▶ [EXERCISE DIRECTIONS]
Starting at the line containing "type status: Isosyntype" and continuing through the end of the records, rewrite those lines with "locality" swapped for "site" and everything else unchanged, leaving out the pictures.

▶ [DATA]
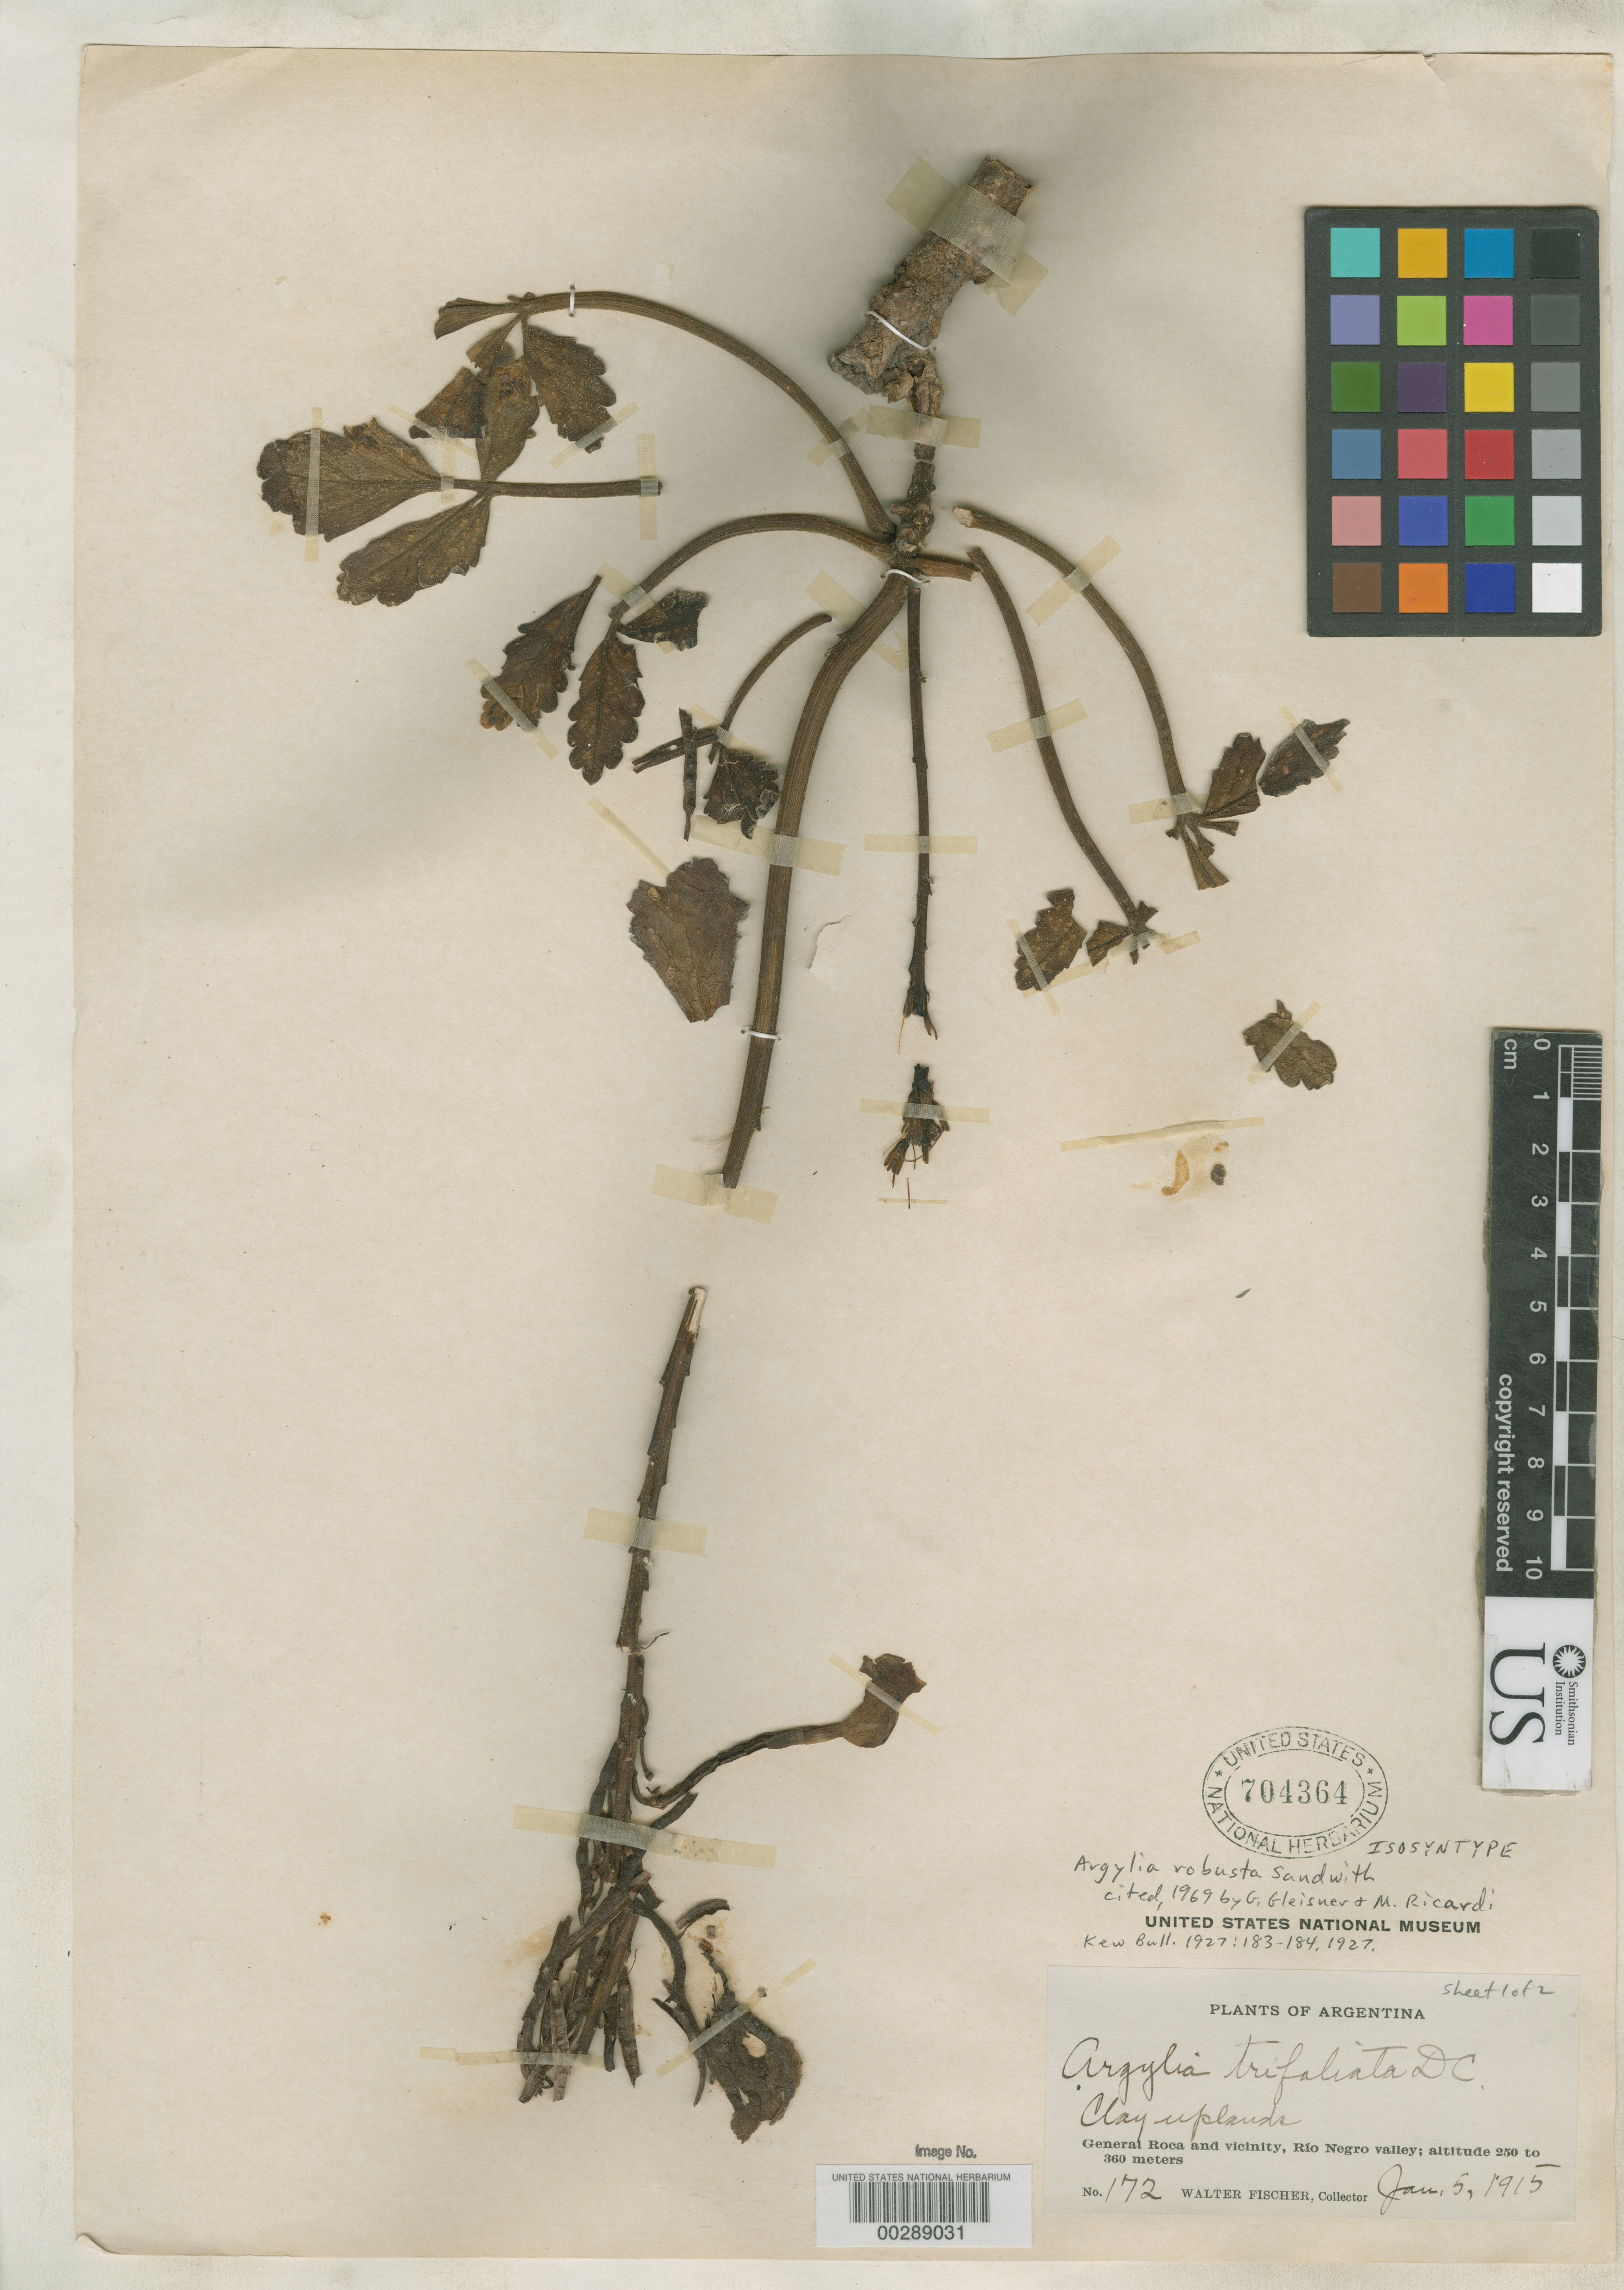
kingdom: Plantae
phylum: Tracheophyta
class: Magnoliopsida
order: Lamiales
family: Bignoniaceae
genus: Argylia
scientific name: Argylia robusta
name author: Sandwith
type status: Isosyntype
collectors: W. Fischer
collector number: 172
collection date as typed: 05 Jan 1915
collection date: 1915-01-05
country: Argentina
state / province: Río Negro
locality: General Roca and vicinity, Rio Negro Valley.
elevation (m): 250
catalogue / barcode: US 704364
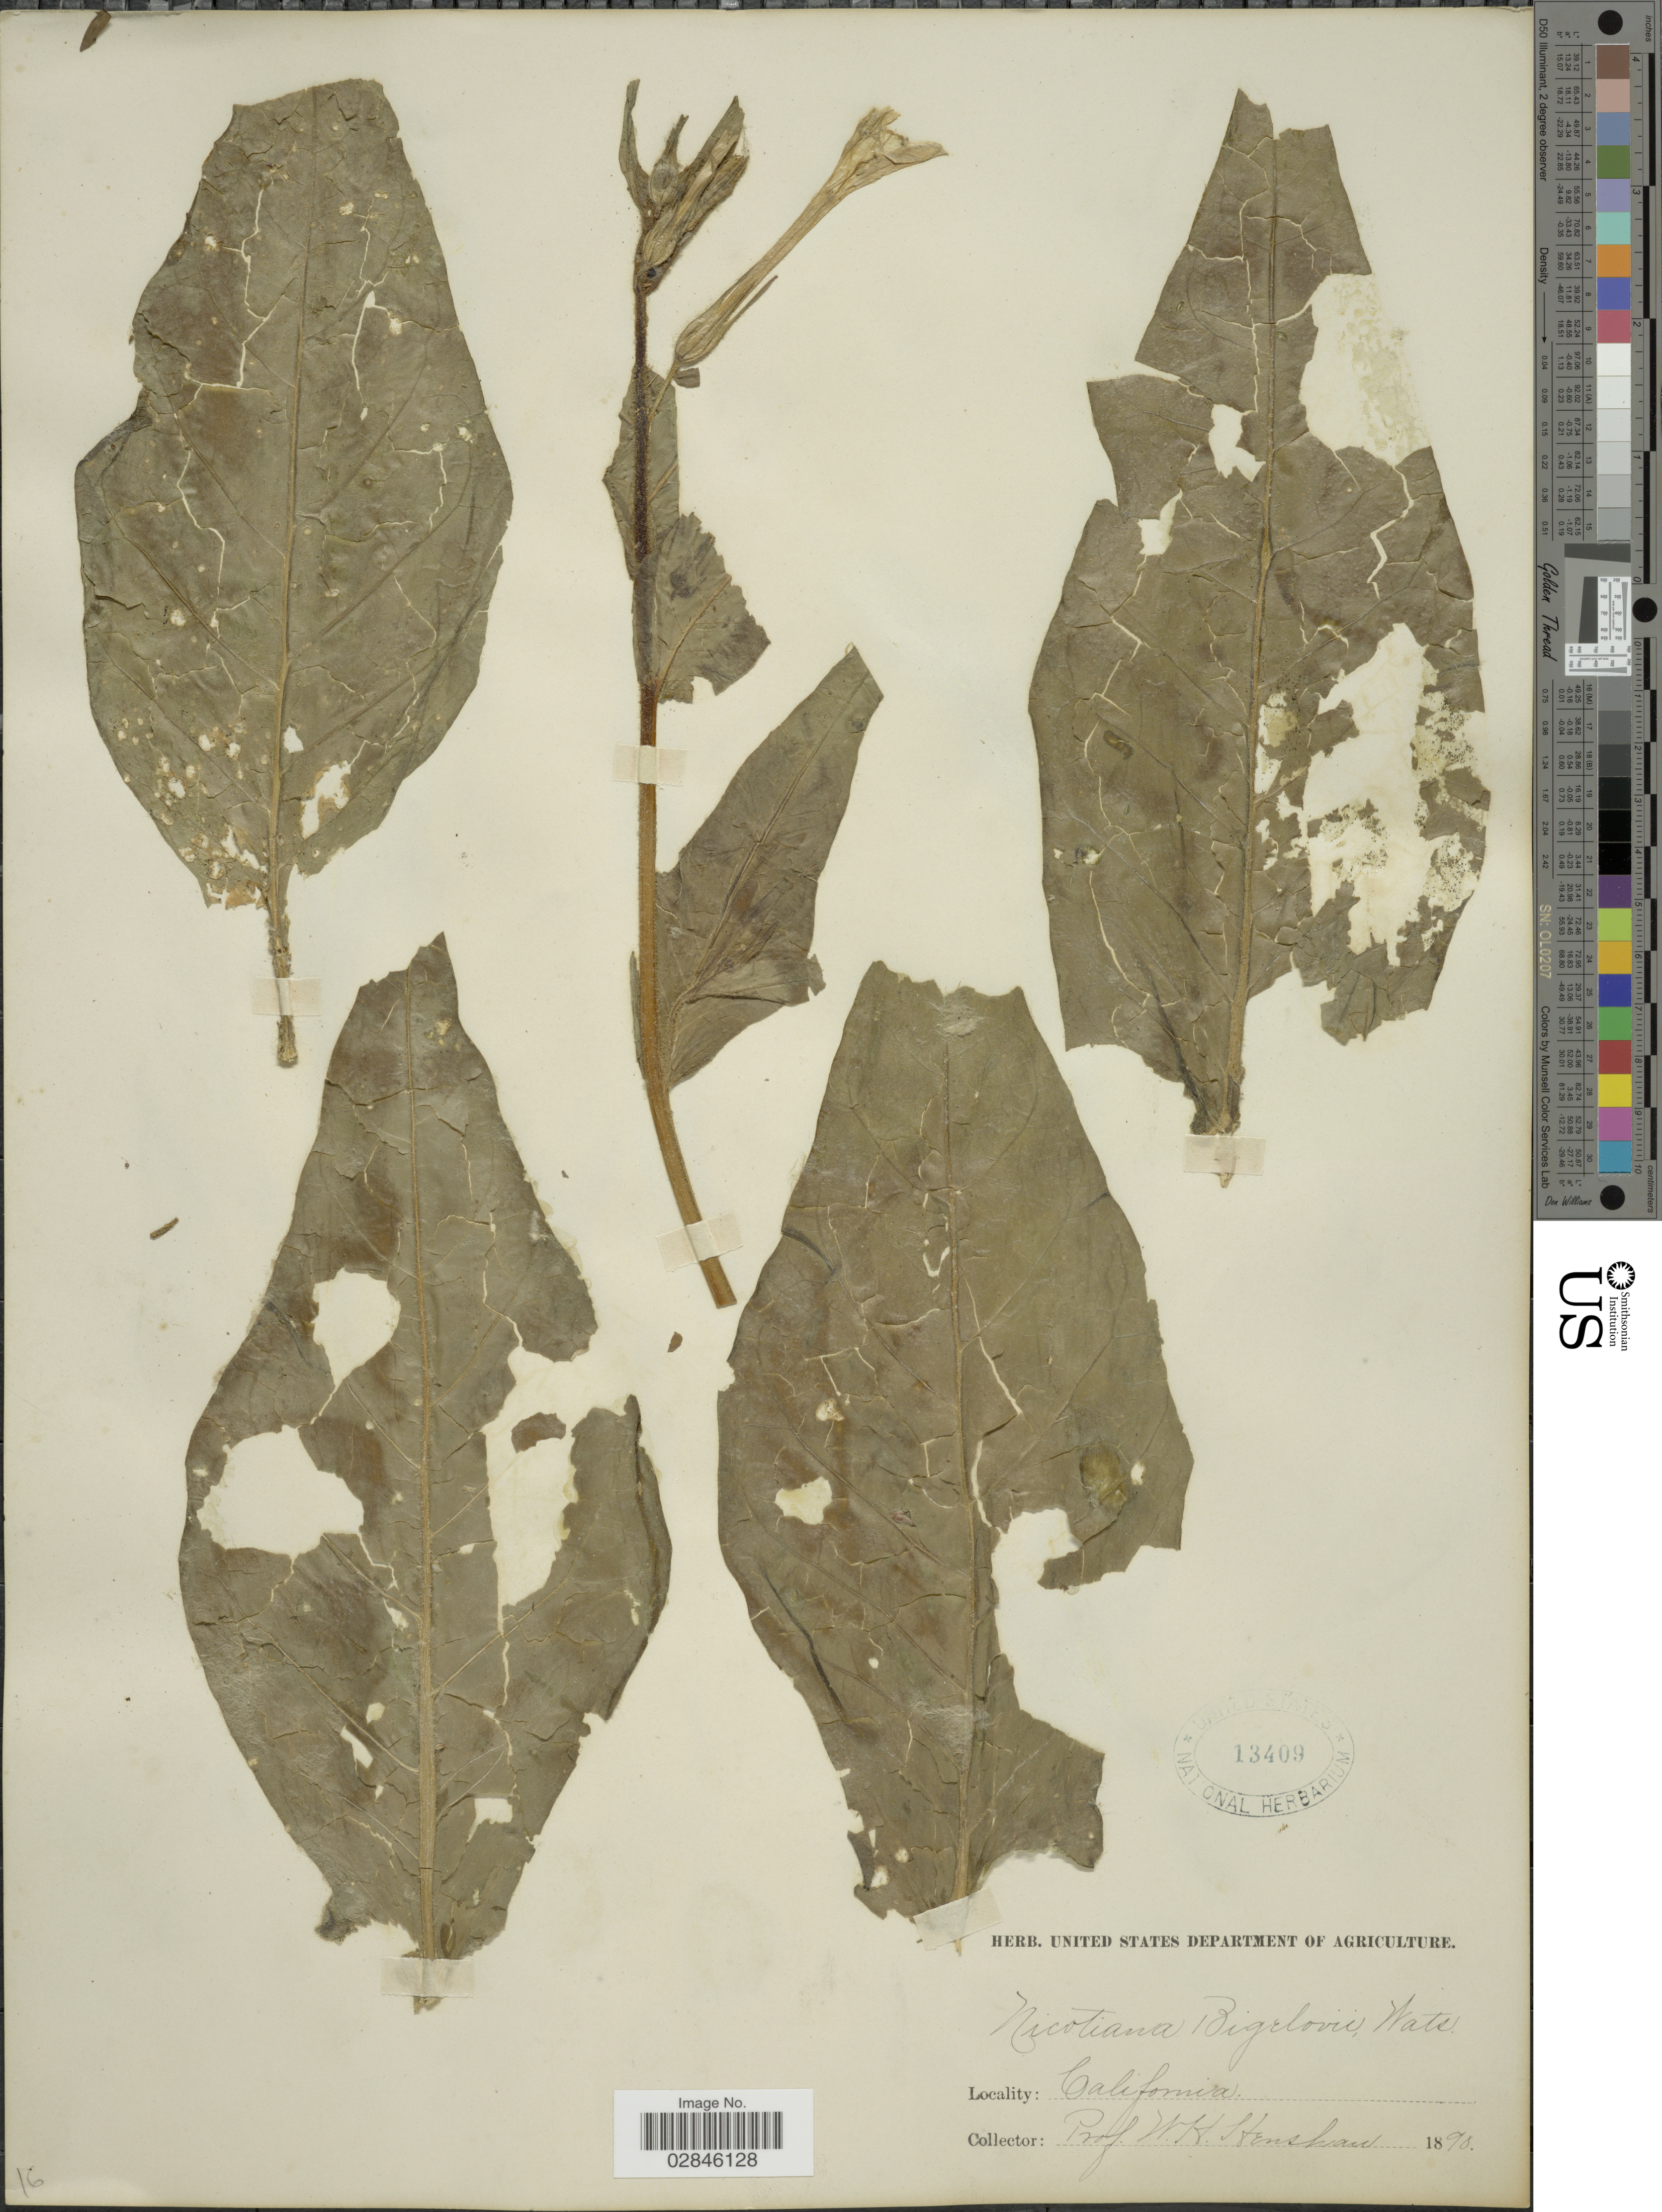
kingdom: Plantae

▶ [ANSWER TO THE EXERCISE]
type status: Isosyntype
collectors: W. Fischer
collector number: 172
collection date as typed: 05 Jan 1915
collection date: 1915-01-05
country: Argentina
state / province: Río Negro
site: General Roca and vicinity, Rio Negro Valley.
elevation (m): 250
catalogue / barcode: US 704364
kingdom: Plantae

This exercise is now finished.